Görev
Aşağıdaki verinin tüm satırlarını hiçbir değişiklik yapmadan yazar mısın? Resimleri cevaba dahil etme.

(Bir veri kümesinde listelenen öğeler)

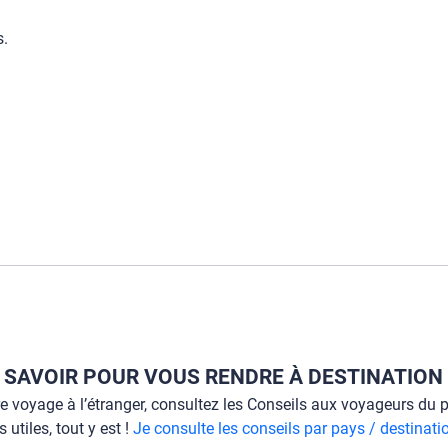
s.
 SAVOIR POUR VOUS RENDRE À DESTINATION
re voyage à l’étranger, consultez les Conseils aux voyageurs du po
 utiles, tout y est !
Je consulte les conseils par pays / destinati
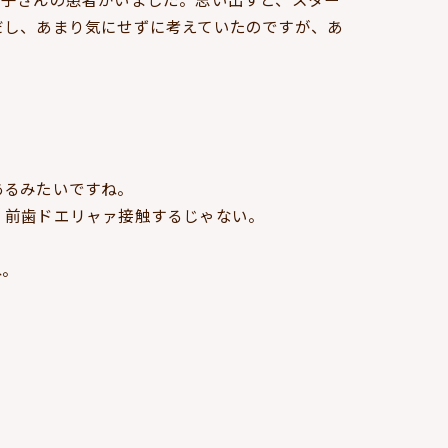
だし、あまり気にせずに考えていたのですが、あ
あるみたいですね。
、前歯ドエリャァ接触するじゃない。
ね。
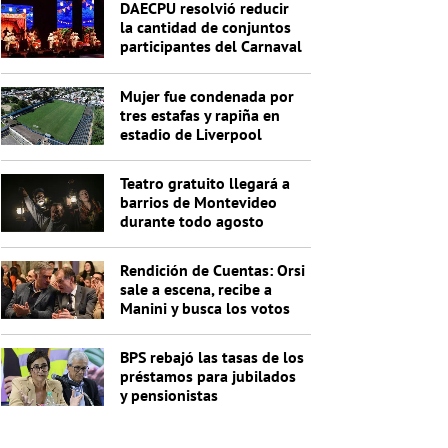
DAECPU resolvió reducir
la cantidad de conjuntos
participantes del Carnaval
2027
Mujer fue condenada por
tres estafas y rapiña en
estadio de Liverpool
Teatro gratuito llegará a
barrios de Montevideo
durante todo agosto
Rendición de Cuentas: Orsi
sale a escena, recibe a
Manini y busca los votos
de Cabildo
BPS rebajó las tasas de los
préstamos para jubilados
y pensionistas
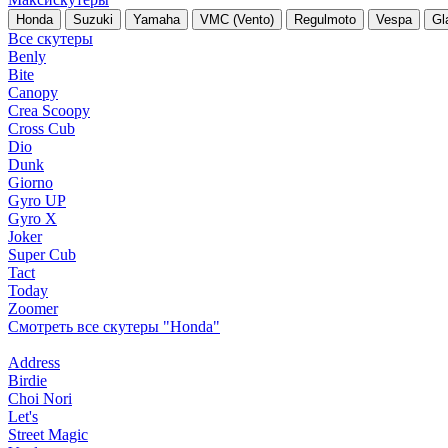
Honda
Suzuki
Yamaha
VMC (Vento)
Regulmoto
Vespa
Gl
Все скутеры
Benly
Bite
Canopy
Crea Scoopy
Cross Cub
Dio
Dunk
Giorno
Gyro UP
Gyro X
Joker
Super Cub
Tact
Today
Zoomer
Смотреть все скутеры "Honda"
Address
Birdie
Choi Nori
Let's
Street Magic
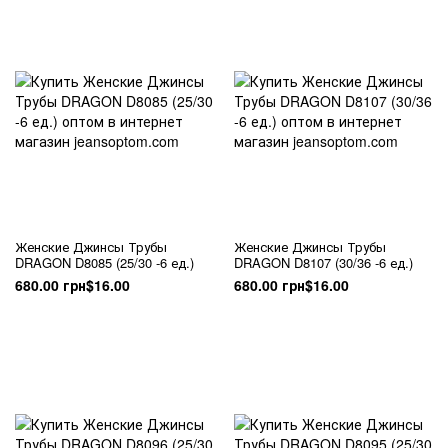
Женские Джинсы Трубы
Женские Джинсы Трубы
DRAGON D8085 (25/30 -6 ед.)
DRAGON D8107 (30/36 -6 ед.)
680.00 грн
$16.00
680.00 грн
$16.00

Alıştırma sonucu
s.
 SAVOIR POUR VOUS RENDRE À DESTINATION
re voyage à l’étranger, consultez les Conseils aux voyageurs du po
 utiles, tout y est !
Je consulte les conseils par pays / destinati
だし、あまり気にせずに考えていたのですが、あ
あるみたいですね。
、前歯ドエリャァ接触するじゃない。
ね。
DAECPU resolvió reducir
la cantidad de conjuntos
participantes del Carnaval
2027
Mujer fue condenada por
tres estafas y rapiña en
estadio de Liverpool
Teatro gratuito llegará a
barrios de Montevideo
durante todo agosto
Rendición de Cuentas: Orsi
sale a escena, recibe a
Manini y busca los votos
de Cabildo
BPS rebajó las tasas de los
préstamos para jubilados
y pensionistas
Honda
Suzuki
Yamaha
VMC (Vento)
Regulmoto
Vespa
Gl
Все скутеры
Benly
Bite
Canopy
Crea Scoopy
Cross Cub
Dio
Dunk
Giorno
Gyro UP
Gyro X
Joker
Super Cub
Tact
Today
Zoomer
Смотреть все скутеры "Honda"
Address
Birdie
Choi Nori
Let's
Street Magic
Женские Джинсы Трубы
Женские Джинсы Трубы
DRAGON D8085 (25/30 -6 ед.)
DRAGON D8107 (30/36 -6 ед.)
680.00 грн
$16.00
680.00 грн
$16.00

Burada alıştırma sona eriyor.